### What you have to do
Rewrite all of the stored entries below, substituting "field number" for every occurrence of "collector number" and keeping everything else unchanged. Leave the pictures out of your answer.

━━━━━ Data for this task

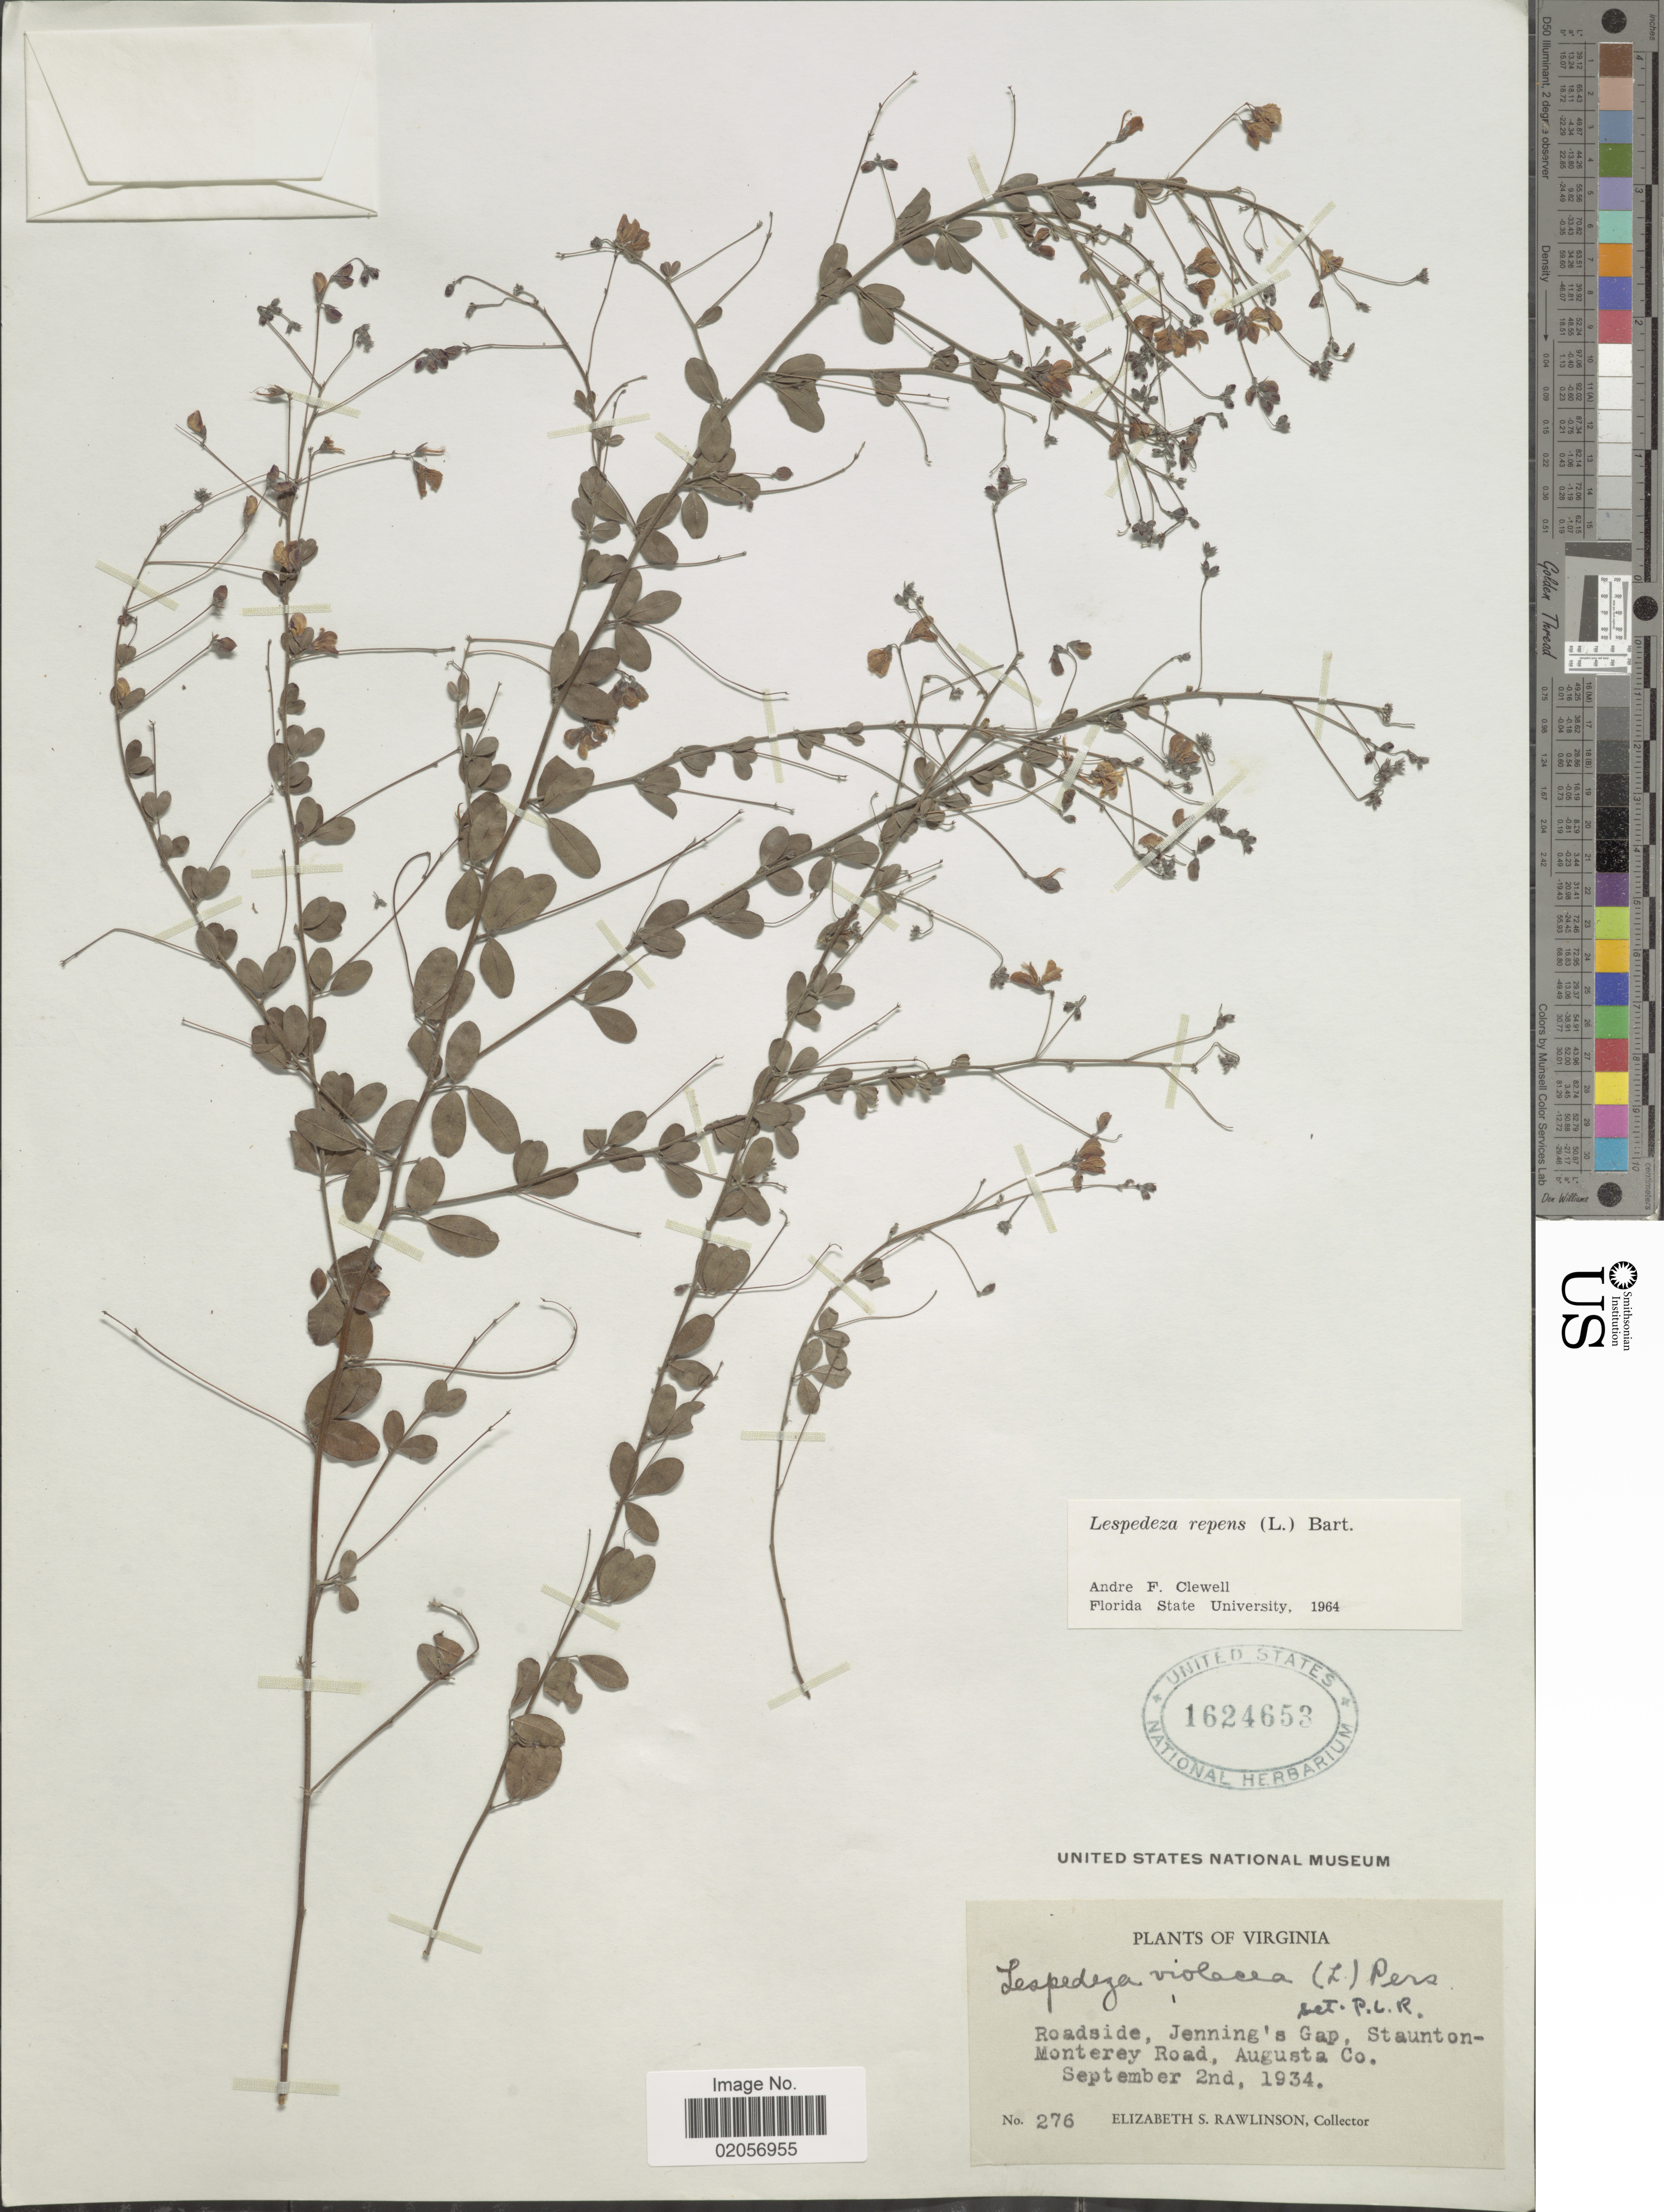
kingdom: Plantae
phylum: Tracheophyta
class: Magnoliopsida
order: Fabales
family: Fabaceae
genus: Lespedeza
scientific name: Lespedeza repens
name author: (L.) W.P.C. Barton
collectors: E. S. Rawlinson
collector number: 276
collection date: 1934-09-02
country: United States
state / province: Virginia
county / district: Augusta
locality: Roadside, Jenning's Gap, Staunton- Monterey Road, Augusta Co.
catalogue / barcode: US 1624653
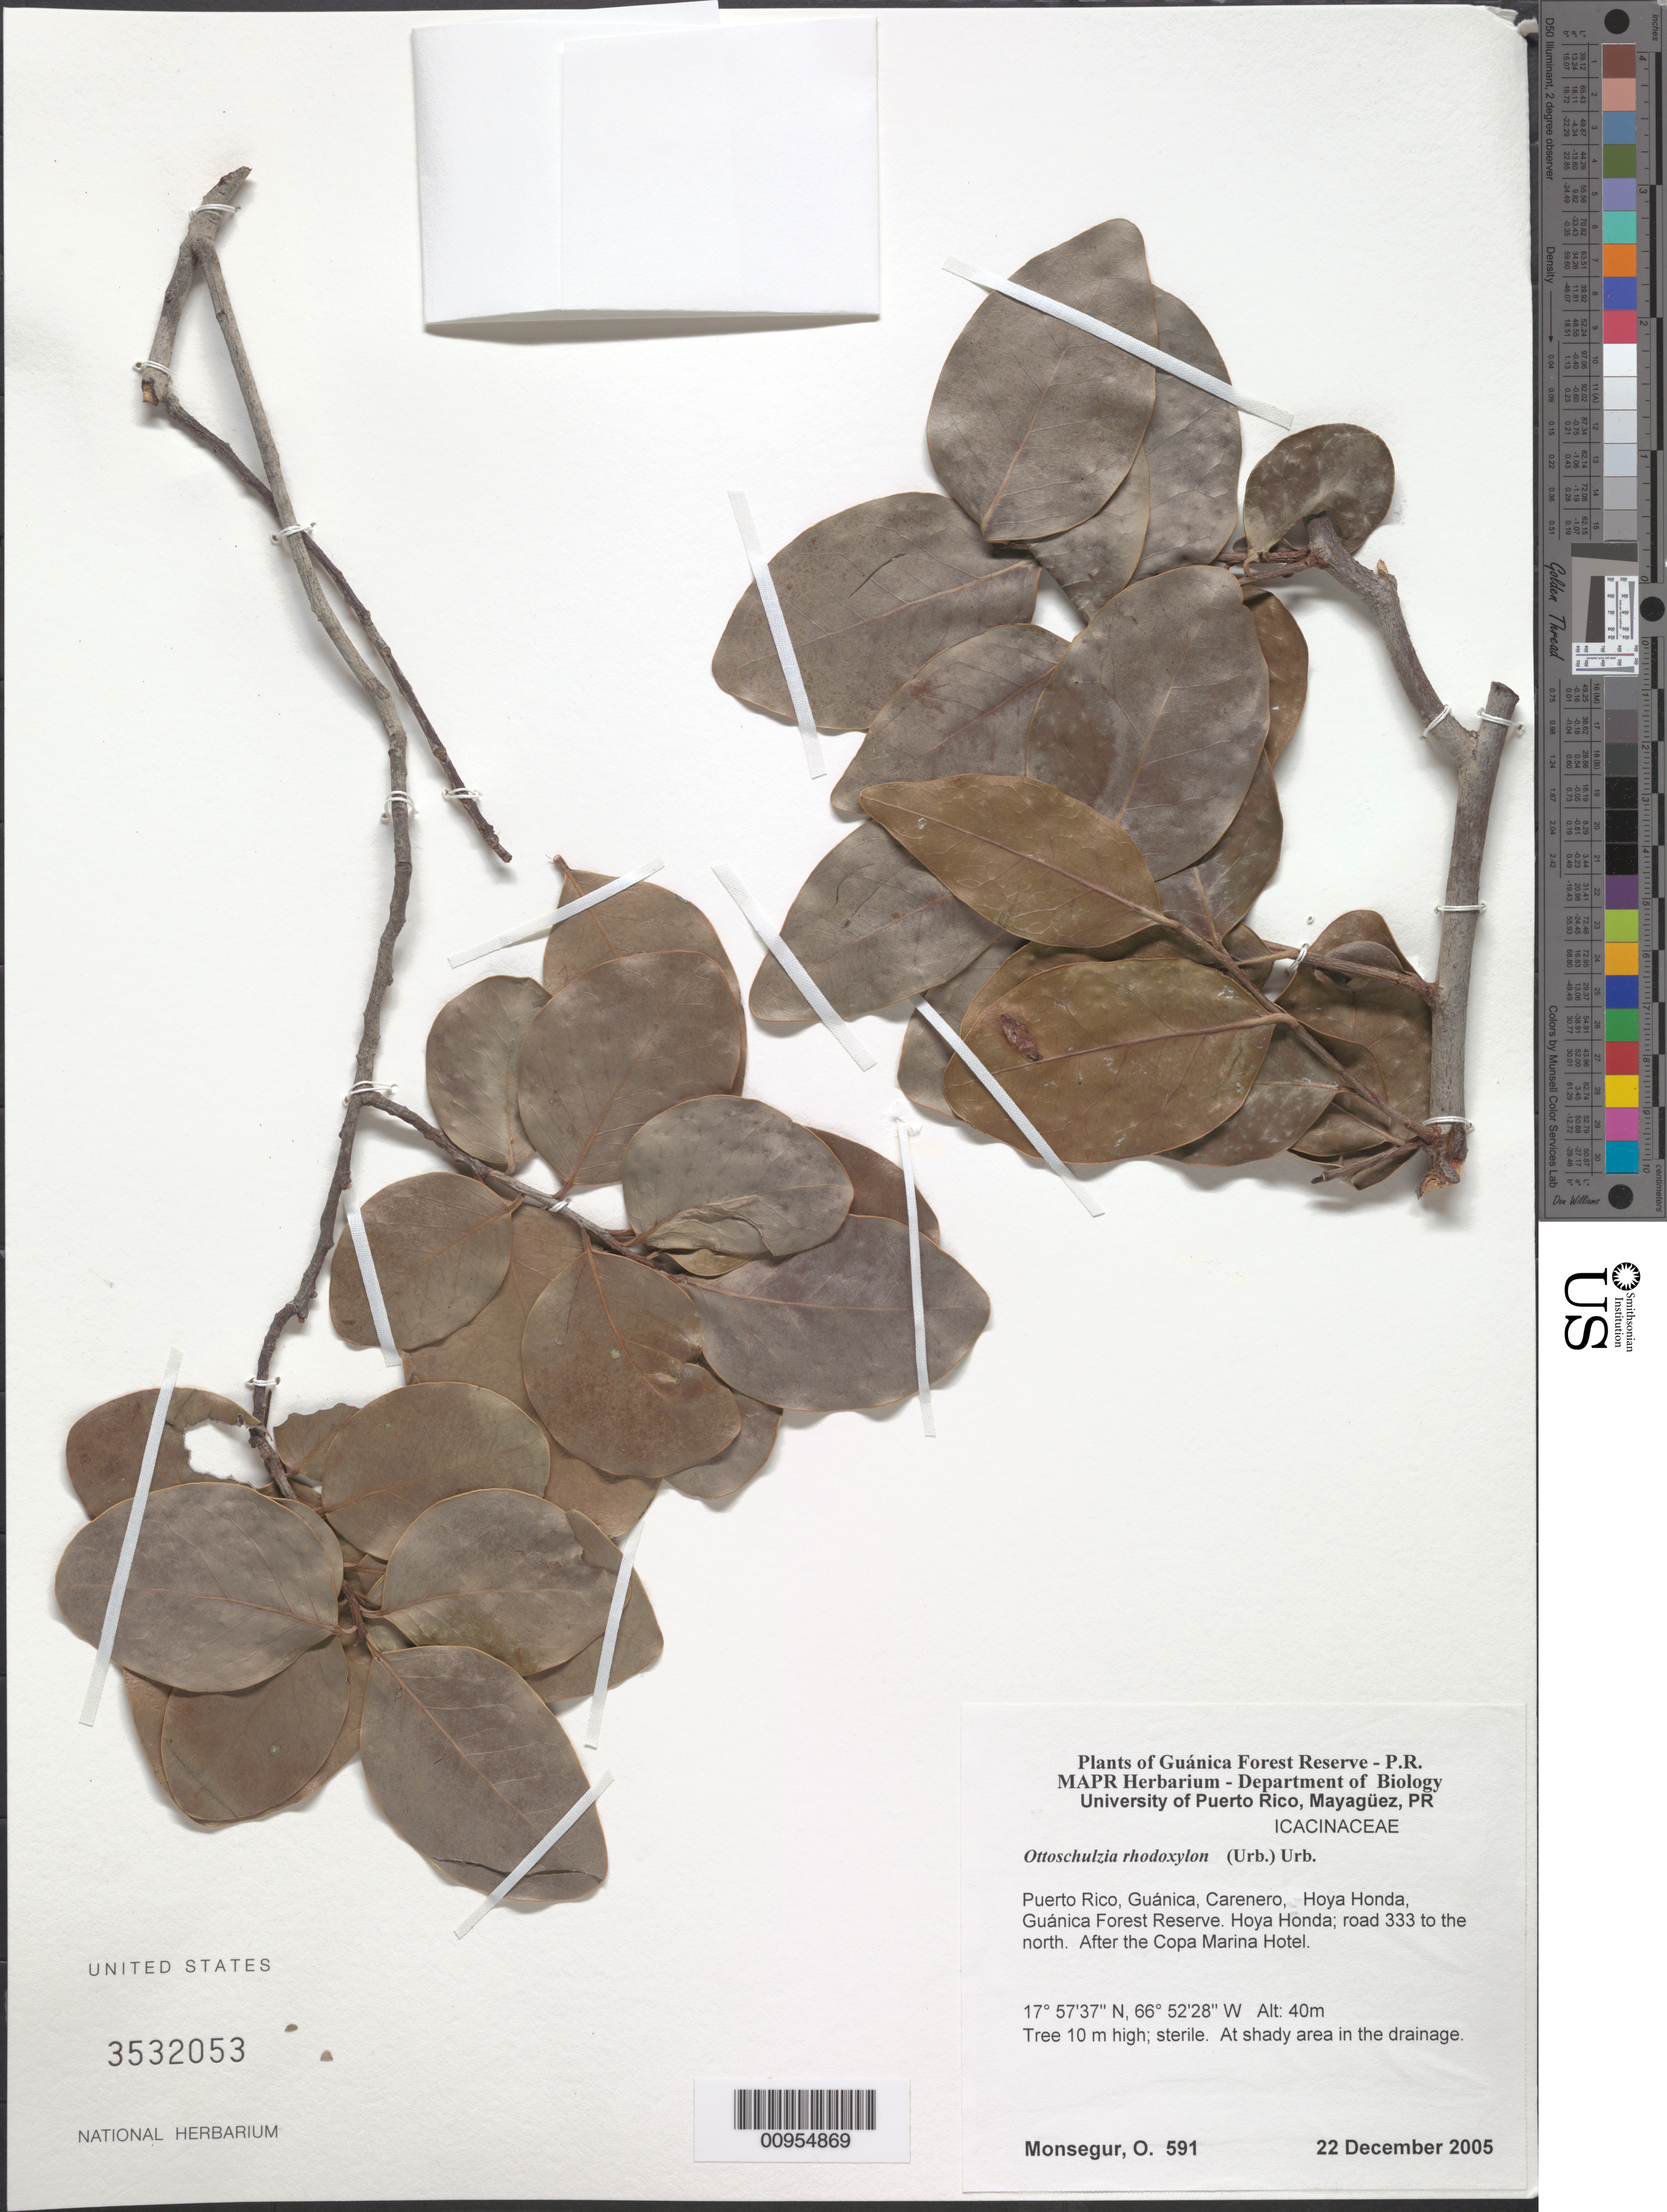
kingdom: Plantae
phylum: Tracheophyta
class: Magnoliopsida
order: Metteniusales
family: Metteniusaceae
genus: Ottoschulzia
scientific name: Ottoschulzia rhodoxylon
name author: (Urb.) Urb.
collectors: O. Monsegur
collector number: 591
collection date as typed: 22 Dec 2005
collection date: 2005-12-22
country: Puerto Rico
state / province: Guánica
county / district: Carenero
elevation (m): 40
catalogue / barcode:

━━━━━━━━━━

### Result for this exercise
kingdom: Plantae
phylum: Tracheophyta
class: Magnoliopsida
order: Fabales
family: Fabaceae
genus: Lespedeza
scientific name: Lespedeza repens
name author: (L.) W.P.C. Barton
collectors: E. S. Rawlinson
field number: 276
collection date: 1934-09-02
country: United States
state / province: Virginia
county / district: Augusta
locality: Roadside, Jenning's Gap, Staunton- Monterey Road, Augusta Co.
catalogue / barcode: US 1624653
kingdom: Plantae
phylum: Tracheophyta
class: Magnoliopsida
order: Metteniusales
family: Metteniusaceae
genus: Ottoschulzia
scientific name: Ottoschulzia rhodoxylon
name author: (Urb.) Urb.
collectors: O. Monsegur
field number: 591
collection date as typed: 22 Dec 2005
collection date: 2005-12-22
country: Puerto Rico
state / province: Guánica
county / district: Carenero
elevation (m): 40
catalogue / barcode:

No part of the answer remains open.